(GIVEN DATA)

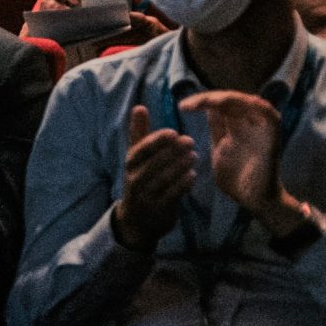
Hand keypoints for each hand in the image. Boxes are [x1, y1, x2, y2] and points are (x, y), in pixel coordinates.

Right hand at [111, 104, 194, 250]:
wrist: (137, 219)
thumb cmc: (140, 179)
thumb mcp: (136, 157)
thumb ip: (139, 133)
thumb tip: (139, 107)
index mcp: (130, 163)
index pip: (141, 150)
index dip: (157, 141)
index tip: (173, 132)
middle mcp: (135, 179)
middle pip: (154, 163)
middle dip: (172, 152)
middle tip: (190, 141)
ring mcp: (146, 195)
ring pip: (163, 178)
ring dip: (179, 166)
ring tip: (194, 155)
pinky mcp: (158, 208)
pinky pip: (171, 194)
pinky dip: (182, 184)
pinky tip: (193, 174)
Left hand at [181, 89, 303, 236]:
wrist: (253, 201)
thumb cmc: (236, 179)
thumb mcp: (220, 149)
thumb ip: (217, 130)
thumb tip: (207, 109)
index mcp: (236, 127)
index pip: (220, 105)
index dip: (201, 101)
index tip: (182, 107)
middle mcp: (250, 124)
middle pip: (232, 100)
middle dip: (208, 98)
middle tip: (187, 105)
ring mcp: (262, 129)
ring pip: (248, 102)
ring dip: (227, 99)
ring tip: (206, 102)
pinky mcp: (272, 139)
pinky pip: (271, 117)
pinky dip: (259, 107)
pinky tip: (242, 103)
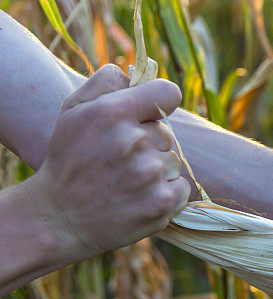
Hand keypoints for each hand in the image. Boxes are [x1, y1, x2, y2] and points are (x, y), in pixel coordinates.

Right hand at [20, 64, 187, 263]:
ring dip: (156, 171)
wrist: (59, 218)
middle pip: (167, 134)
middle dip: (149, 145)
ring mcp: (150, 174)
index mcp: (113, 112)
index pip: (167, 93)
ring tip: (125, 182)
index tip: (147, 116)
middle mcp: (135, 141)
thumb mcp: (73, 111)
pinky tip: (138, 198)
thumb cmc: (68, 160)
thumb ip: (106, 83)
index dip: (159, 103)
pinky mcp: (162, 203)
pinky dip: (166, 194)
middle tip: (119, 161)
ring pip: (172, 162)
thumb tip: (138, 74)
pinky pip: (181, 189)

(End GIVEN DATA)
(GIVEN DATA)

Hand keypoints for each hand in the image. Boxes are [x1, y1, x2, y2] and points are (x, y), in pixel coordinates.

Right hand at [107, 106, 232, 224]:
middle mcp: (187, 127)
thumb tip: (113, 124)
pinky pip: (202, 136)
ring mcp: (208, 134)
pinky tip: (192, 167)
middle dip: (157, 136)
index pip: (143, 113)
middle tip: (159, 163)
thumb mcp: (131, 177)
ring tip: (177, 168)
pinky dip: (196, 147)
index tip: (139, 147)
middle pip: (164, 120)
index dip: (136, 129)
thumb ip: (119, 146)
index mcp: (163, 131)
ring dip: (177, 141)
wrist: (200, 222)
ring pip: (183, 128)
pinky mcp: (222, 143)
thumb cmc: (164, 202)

(End GIVEN DATA)

> _TASK DETAILS_:
Transcribe the lines above between the line holding "pinky dip: (196, 147)" and the line holding "thumb cmc: (164, 202)", inclusive, exactly as they stand and with nothing added.

> _RESPONSE_:
pinky dip: (196, 147)
index tip: (139, 147)
middle pip: (164, 120)
index dip: (136, 129)
thumb ip: (119, 146)
index mcp: (163, 131)
ring dip: (177, 141)
wrist: (200, 222)
ring pip: (183, 128)
pinky mcp: (222, 143)
thumb cmc: (164, 202)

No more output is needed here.